Field splices shall be bolted with high strength bolts in accordance with ASTM A 325. Type 3 bolts are required for Weathering Steel bridges, in accordance with ASTM A 325 or A 490. Field connection bolts shall be tightened by the “turn of the nut method” to obtain proper torque.

D. Welding Materials.
Welding materials shall be in accordance with the AWS. Welders shall be certified in accordance with AWS D1.1.

E. Railings and Accessories.

1. All railings shall be located on the inside surface of the trusses. The railings shall be fabricated from steel. Rub rail shall be fabricated from 2 inch by 8 inch (50 mm by 200 mm) treated wood.

2. The railings shall have a smooth inside surface with no protrusions or depressions.

3. In accordance with AASHTO, the top railings shall be a minimum of 54 inches (1.4 m) above the floor for bicycle applications.

4. Safety railings shall have a maximum opening of 4 inches (100 mm). All ends of angles and tubes shall be welded and ground smooth.

F. Toe Plates.
Toe plates are required. Use 6 inch x 5/16 inch (150 mm x 8 mm) plate located 2 inches (50 mm) above the floor decks.

G. Anchor Bolts.
Anchor bolts shall be provided by the manufacturer.


A. Fabrication.
Quality, fabrication, and shop connections shall be in accordance with AASHTO Specifications for Highway Bridges noted in these Supplemental Specifications.

B. Welding.

1. Welding operators shall be properly accredited experienced operators, each of whom shall submit satisfactory evidence of experience and skill in welding structural steel with the kind of welding to be used in the project, and who have demonstrated the ability to make uniform good welds meeting the size and type of weld required.

2. Welding shall be in accordance with Article 2408.13 of the Standard Specifications. Welds shall utilize E70 or E80 series electrodes that have the same weathering characteristics as corrosion-resistance steel, or the gas metal arc welding process (Short Circuiting Transfer) with Carbon Dioxide/Argon shielding gas with ER80-D2 filler material conforming to AWS A5.28.

C. Quality Assurance.
All costs associated with the following inspection requirements for fabrication and finishes shall be paid by the manufacturer.

1. Welded tubular connections qualified per AWS D1.1-94 using short circuited gas metal arc process.

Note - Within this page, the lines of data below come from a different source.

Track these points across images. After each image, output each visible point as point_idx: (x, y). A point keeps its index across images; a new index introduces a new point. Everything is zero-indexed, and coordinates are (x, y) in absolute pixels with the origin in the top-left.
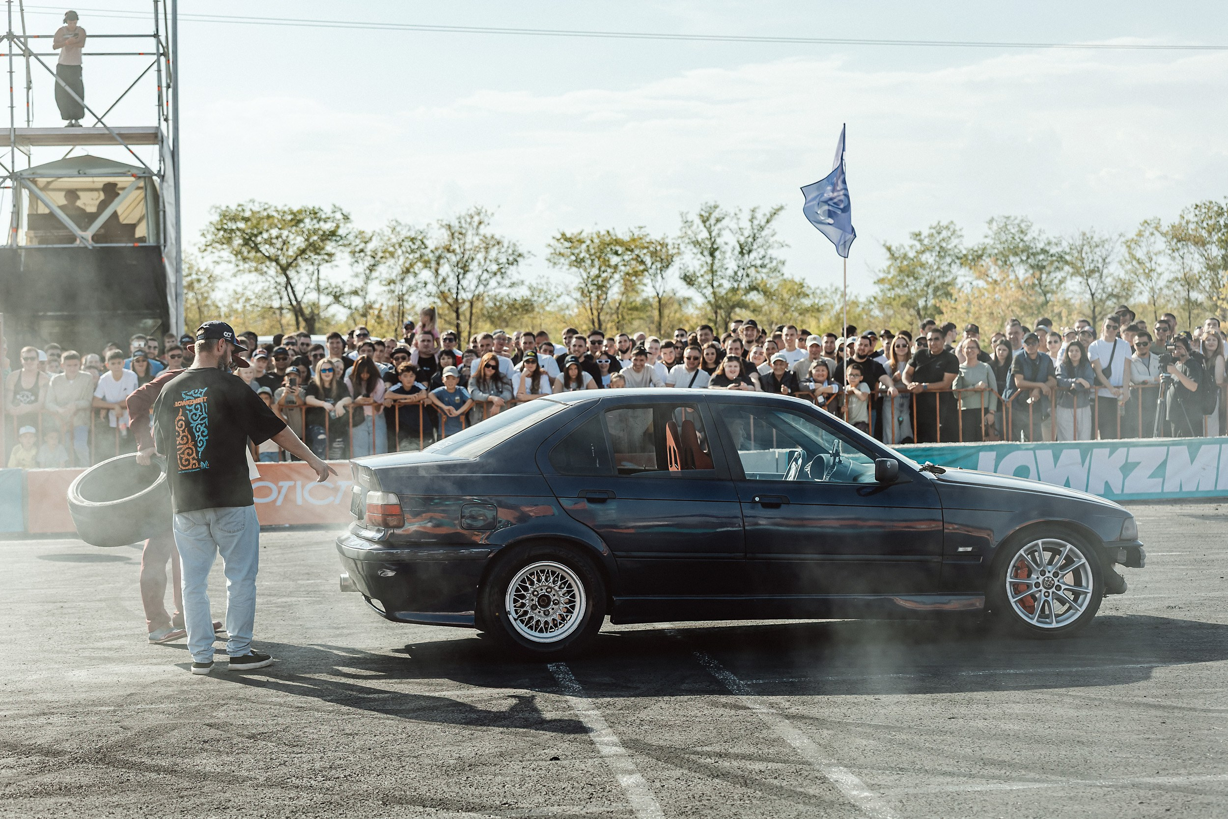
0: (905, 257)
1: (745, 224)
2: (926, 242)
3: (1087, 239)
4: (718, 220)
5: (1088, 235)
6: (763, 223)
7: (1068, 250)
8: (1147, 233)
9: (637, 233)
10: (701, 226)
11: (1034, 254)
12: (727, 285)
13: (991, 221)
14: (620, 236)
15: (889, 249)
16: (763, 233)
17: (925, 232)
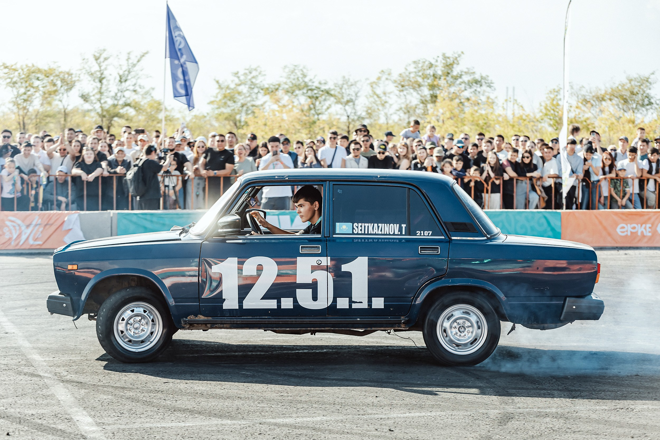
0: (228, 88)
1: (124, 62)
2: (242, 78)
3: (346, 81)
4: (106, 59)
5: (347, 78)
6: (135, 62)
7: (332, 87)
8: (383, 79)
9: (53, 66)
10: (94, 62)
11: (312, 90)
12: (110, 102)
13: (285, 67)
14: (40, 67)
15: (218, 82)
16: (135, 69)
17: (241, 72)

2. All welds to be visually inspected.

3. Base material certifications to be supplied by the material suppliers.

D. Weld Testing.
Nondestructive weld testing shall be performed by an independent agency, and shall be paid for by the manufacturer.

E. Finishes.
Unpainted bridges of weathering steel shall be sand blasted in accordance with the SSPC Surface Preparation Specification No. 6.

F. Delivery and Erection.

1. The bridge shall be delivered by truck to a location nearest to the site accessible by roadways. The Contractor shall be responsible for unloading the bridge from the truck at the time of arrival.

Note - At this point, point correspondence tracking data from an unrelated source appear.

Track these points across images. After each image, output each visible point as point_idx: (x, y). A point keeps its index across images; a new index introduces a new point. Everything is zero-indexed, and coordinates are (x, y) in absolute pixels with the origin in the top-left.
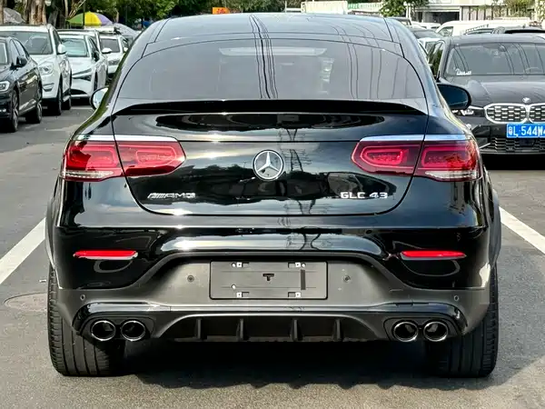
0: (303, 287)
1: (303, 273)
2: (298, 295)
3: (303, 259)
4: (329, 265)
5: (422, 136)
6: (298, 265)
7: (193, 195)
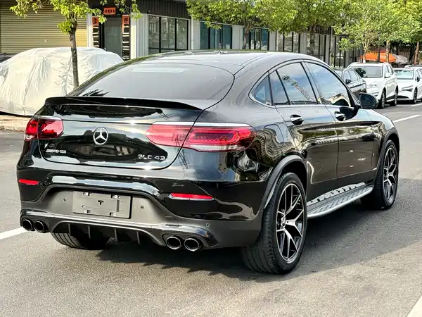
0: (118, 210)
1: (118, 201)
2: (115, 215)
3: (119, 194)
4: (134, 199)
5: (193, 123)
6: (116, 196)
7: (65, 152)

2. The manufacturer shall notify the Contractor in advance of the expected arrival time. Information regarding delays after the truck departs the plant such as inclement weather, delays in permits, rerouting by public agencies, or other circumstances shall be passed on to the Contractor as soon as possible.

3. The manufacturer shall advise the Contractor of the actual lifting weights, attachment points, and all other pertinent information needed to install the bridge. Unloading, splicing, bolting, and proper lifting equipment is the responsibility of the Contractor.

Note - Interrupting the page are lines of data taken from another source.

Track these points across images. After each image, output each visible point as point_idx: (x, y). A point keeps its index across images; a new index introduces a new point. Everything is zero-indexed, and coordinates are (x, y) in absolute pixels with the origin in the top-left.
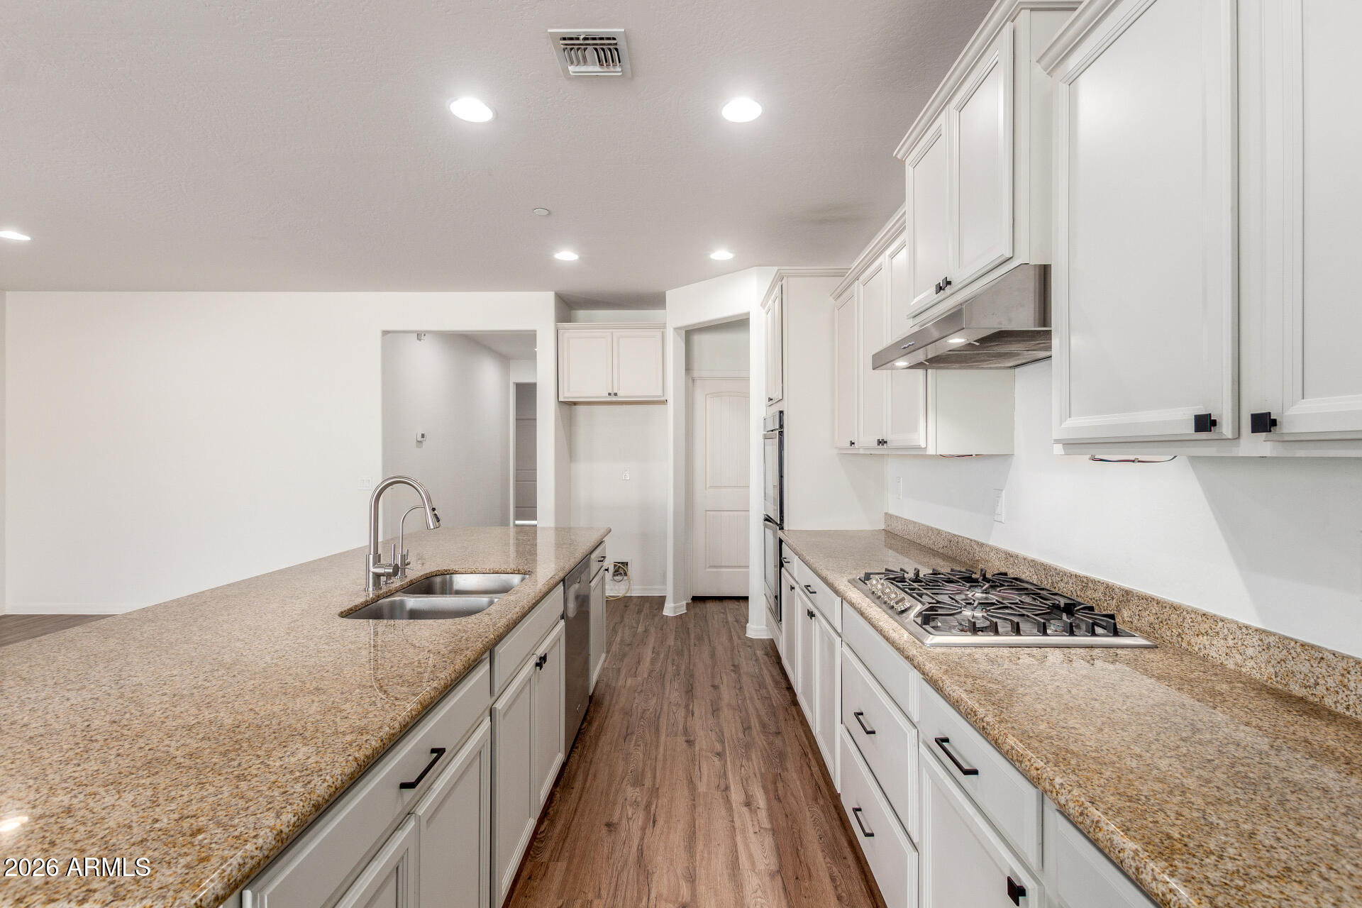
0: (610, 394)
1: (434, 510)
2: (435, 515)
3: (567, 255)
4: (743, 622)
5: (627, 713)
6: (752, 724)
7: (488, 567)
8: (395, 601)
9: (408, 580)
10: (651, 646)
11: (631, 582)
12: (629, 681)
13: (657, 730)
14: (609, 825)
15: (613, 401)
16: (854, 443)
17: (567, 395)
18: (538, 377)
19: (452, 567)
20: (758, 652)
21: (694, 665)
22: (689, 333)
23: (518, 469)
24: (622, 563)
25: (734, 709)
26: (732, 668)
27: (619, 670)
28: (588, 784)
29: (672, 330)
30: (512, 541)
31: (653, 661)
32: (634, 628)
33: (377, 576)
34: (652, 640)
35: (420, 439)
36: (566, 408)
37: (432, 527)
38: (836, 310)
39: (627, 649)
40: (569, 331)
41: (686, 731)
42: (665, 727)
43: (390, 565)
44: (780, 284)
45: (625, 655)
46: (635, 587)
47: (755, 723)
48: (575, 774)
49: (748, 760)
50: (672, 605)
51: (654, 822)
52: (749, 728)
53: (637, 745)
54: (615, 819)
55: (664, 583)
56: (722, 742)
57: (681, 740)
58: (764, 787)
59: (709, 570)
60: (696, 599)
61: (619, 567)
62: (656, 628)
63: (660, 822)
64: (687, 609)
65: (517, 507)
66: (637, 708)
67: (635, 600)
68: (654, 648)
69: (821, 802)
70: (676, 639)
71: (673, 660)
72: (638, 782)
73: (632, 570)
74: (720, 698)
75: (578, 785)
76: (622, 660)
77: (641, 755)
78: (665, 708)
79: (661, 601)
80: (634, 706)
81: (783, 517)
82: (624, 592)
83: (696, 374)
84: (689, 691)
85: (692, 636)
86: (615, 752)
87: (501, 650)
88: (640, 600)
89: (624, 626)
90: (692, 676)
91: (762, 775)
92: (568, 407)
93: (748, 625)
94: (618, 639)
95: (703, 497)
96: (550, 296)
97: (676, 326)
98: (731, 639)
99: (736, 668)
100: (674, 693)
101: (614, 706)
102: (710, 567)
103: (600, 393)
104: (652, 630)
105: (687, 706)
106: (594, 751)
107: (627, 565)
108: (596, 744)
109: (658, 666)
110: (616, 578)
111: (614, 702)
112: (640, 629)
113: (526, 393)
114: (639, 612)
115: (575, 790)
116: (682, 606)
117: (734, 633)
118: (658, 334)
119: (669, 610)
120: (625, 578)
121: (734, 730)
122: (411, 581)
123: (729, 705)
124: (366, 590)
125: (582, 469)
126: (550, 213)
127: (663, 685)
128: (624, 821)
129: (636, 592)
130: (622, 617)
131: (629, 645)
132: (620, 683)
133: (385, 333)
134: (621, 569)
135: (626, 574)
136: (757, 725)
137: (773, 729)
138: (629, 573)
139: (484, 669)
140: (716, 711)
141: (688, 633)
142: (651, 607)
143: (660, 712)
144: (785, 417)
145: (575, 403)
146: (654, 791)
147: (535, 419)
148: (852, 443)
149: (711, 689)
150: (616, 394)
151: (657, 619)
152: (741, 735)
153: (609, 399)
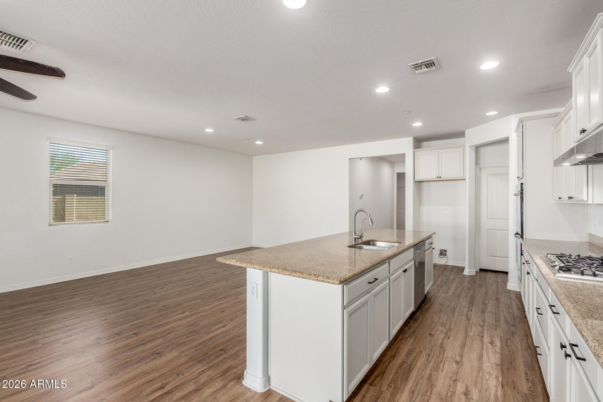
0: (437, 177)
1: (371, 219)
2: (372, 221)
3: (417, 124)
4: (505, 282)
5: (441, 305)
6: (501, 320)
7: (387, 240)
8: (360, 246)
9: (363, 241)
10: (455, 285)
11: (448, 259)
12: (443, 295)
13: (454, 312)
14: (430, 334)
15: (439, 179)
16: (561, 198)
17: (418, 178)
18: (406, 171)
19: (376, 239)
20: (512, 295)
21: (476, 295)
22: (478, 148)
23: (398, 209)
24: (444, 250)
25: (492, 313)
26: (495, 299)
27: (439, 290)
28: (423, 321)
29: (468, 147)
30: (395, 234)
31: (455, 290)
32: (448, 277)
33: (355, 238)
34: (456, 283)
35: (361, 196)
36: (417, 183)
37: (371, 225)
38: (555, 134)
39: (444, 284)
40: (419, 152)
41: (467, 315)
42: (457, 312)
43: (359, 235)
44: (521, 124)
45: (442, 286)
46: (450, 261)
47: (502, 320)
48: (418, 318)
49: (495, 331)
50: (468, 270)
51: (448, 338)
52: (499, 321)
53: (444, 315)
54: (433, 333)
55: (464, 261)
56: (484, 322)
57: (464, 318)
58: (501, 341)
59: (489, 257)
60: (481, 270)
61: (443, 252)
62: (459, 278)
63: (451, 338)
64: (476, 274)
65: (397, 225)
66: (446, 304)
67: (450, 267)
68: (456, 285)
69: (529, 352)
70: (468, 284)
71: (466, 291)
72: (443, 325)
73: (448, 253)
74: (486, 308)
75: (419, 321)
76: (441, 287)
77: (446, 319)
78: (459, 306)
79: (463, 269)
80: (445, 303)
81: (523, 232)
82: (445, 263)
83: (481, 166)
84: (472, 303)
85: (477, 284)
86: (435, 315)
87: (392, 261)
88: (452, 267)
89: (444, 276)
90: (474, 298)
91: (501, 337)
92: (419, 183)
93: (508, 283)
94: (440, 280)
95: (485, 223)
96: (411, 139)
97: (470, 146)
98: (498, 288)
99: (497, 299)
100: (464, 302)
101: (436, 301)
102: (490, 256)
103: (433, 176)
104: (457, 279)
105: (469, 308)
106: (426, 313)
107: (446, 251)
108: (427, 311)
109: (458, 292)
110: (441, 256)
111: (436, 300)
112: (451, 278)
113: (401, 177)
114: (452, 271)
115: (418, 322)
116: (473, 271)
117: (500, 285)
118: (462, 150)
119: (466, 272)
120: (445, 256)
121: (490, 320)
122: (364, 241)
123: (490, 311)
124: (352, 242)
125: (425, 209)
126: (410, 112)
127: (459, 298)
128: (436, 334)
129: (451, 263)
130: (443, 272)
131: (444, 283)
132: (439, 295)
133: (350, 159)
134: (443, 253)
135: (445, 255)
136: (503, 321)
137: (511, 323)
138: (447, 255)
139: (387, 264)
140: (483, 311)
141: (475, 283)
142: (458, 270)
143: (456, 308)
144: (524, 186)
145: (422, 181)
146: (450, 330)
147: (405, 187)
148: (560, 198)
149: (483, 304)
150: (440, 177)
151: (459, 275)
152: (494, 322)
153: (437, 179)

The Engineer will measure, by count, each Pre-engineered Steel Truss Recreational Trail Bridge installed.

For each Pre-engineered Steel Truss Recreational Trail Bridge furnished and erected, the Contractor will be paid the unit contract price. This payment shall be full compensation for designing, manufacturing, delivering, erecting, and assembling the unit complete as shown in the contract documents, with all foundations, footings, abutments, piers, pier caps, bearing plates, pads, bolts, anchor bolts, grouting, decking, railing, and any other materials, labor, and equipment necessary to complete the bridge in place.